Instructions:
1. Name every doctoral student listed in the profile of David Chilton Phillips.
2. Write the next part of the profile of David Chilton Phillips, picking up after its final line.

Selected passage:
..........

- Born: David Chilton Phillips 7 March 1924 Ellesmere, Shropshire, England
- Died: 23 February 1999 (aged 74) Royal Marsden Hospital, London, England
- Known for: Determination of the structure and catalytic mechanism of lysozyme. Contributions to the techniques of X-ray crystallography. Public service in science and government.
- Awards: Feldberg Prize (1968); CIBA Medal (1970); Sir Hans Krebs Medal (1971); Royal Medal (1975); Charles-Léopold Mayer Prize (1979); Foreign Associate Member of the National Academy of Sciences (1985); Wolf Prize in Chemistry (1987); Gregori Aminoff Prize (1991); Fellow of the Royal Society of Edinburgh (1991); President's Medal (1994);
- Scientific career
- Institutions: University of Cardiff (1942–44, 1947–51); National Research Council (Canada) (1951–55); Royal Institution (1956–66); University of Oxford; (1966–90)
- Doctoral students: Louise Johnson; Gregory A. Petsko; E. Yvonne Jones; Michael Sternberg; Ian Wilson;
- Other notable students: Janet Thornton (postdoc)

= David Chilton Phillips =

British structural biologist (1924–1999)

..........

Collected data:
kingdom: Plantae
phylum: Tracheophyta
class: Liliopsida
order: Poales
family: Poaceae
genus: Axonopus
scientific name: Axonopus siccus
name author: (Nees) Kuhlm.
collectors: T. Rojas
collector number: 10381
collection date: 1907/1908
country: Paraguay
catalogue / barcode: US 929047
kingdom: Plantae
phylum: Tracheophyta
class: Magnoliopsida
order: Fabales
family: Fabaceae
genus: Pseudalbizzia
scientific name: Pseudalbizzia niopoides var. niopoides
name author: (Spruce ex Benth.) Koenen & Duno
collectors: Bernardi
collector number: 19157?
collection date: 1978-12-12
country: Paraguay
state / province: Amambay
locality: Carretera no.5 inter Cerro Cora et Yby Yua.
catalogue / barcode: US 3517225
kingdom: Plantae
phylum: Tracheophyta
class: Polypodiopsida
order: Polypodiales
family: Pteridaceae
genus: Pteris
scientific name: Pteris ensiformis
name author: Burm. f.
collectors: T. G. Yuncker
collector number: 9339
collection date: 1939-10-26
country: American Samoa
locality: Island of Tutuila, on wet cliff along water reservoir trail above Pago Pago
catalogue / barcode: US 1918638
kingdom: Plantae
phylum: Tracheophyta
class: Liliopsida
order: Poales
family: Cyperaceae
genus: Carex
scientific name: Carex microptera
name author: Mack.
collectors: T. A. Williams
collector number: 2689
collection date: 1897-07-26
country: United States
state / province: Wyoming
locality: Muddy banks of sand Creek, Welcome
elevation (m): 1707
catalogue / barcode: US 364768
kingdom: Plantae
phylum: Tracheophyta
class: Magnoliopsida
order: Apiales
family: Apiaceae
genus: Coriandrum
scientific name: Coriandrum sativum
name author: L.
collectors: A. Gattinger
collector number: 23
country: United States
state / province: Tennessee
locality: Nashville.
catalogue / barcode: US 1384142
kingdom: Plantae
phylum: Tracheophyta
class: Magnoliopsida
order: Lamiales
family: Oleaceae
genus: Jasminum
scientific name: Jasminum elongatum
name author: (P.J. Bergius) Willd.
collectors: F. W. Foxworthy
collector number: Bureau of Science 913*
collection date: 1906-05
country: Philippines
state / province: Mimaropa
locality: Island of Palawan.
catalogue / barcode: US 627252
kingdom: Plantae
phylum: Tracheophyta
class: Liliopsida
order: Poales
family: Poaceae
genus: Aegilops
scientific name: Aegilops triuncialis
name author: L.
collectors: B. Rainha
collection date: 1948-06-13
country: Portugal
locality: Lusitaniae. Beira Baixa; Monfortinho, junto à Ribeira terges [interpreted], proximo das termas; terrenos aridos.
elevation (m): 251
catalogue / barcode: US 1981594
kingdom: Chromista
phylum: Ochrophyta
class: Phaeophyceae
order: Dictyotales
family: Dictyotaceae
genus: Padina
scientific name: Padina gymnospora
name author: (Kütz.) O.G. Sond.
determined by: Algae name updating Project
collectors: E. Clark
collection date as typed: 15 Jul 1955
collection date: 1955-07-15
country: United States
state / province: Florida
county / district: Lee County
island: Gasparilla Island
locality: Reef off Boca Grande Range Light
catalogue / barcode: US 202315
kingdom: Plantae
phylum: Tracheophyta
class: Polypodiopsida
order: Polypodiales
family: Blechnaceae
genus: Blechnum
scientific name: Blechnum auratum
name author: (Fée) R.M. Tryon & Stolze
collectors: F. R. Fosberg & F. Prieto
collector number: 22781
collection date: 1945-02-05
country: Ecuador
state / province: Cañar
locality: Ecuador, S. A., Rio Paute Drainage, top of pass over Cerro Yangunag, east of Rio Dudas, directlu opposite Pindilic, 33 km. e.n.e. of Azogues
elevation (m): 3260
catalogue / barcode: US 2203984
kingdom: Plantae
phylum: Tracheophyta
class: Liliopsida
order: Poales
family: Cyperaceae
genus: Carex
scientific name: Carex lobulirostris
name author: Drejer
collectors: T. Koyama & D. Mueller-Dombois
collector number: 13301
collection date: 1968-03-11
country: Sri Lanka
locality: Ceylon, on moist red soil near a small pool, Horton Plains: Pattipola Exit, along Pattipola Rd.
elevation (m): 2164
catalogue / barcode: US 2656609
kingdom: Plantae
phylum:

..........

Task-by-task answers:
1. Louise Johnson, Gregory A. Petsko, E. Yvonne Jones, Michael Sternberg, Ian Wilson

2.
David Chilton Phillips, Baron Phillips of Ellesmere (7 March 1924 – 23 February 1999) was a British structural biologist.

==Education and early life==
David was the son of Charles Harry Phillips, a tailor and Methodist preacher, and his wife, Edith Harriet Finney, a midwife. His mother's father was Samuel Finney, a coal miner, union official and Member of Parliament.

He was born in Ellesmere, Shropshire which gave rise to his title Baron Phillips of Ellesmere. He was educated at Oswestry High School for Boys and then at the University College of South Wales and Monmouth where he studied physics, electrical engineering, and mathematics. His degree was interrupted between 1944 and 1947 for service in the Royal Navy as a radar officer on HMS Illustrious. He returned to Cardiff to complete his degree (BSc in 1948) and then undertook postgraduate studies with Arthur Wilson. He was awarded his PhD in 1951.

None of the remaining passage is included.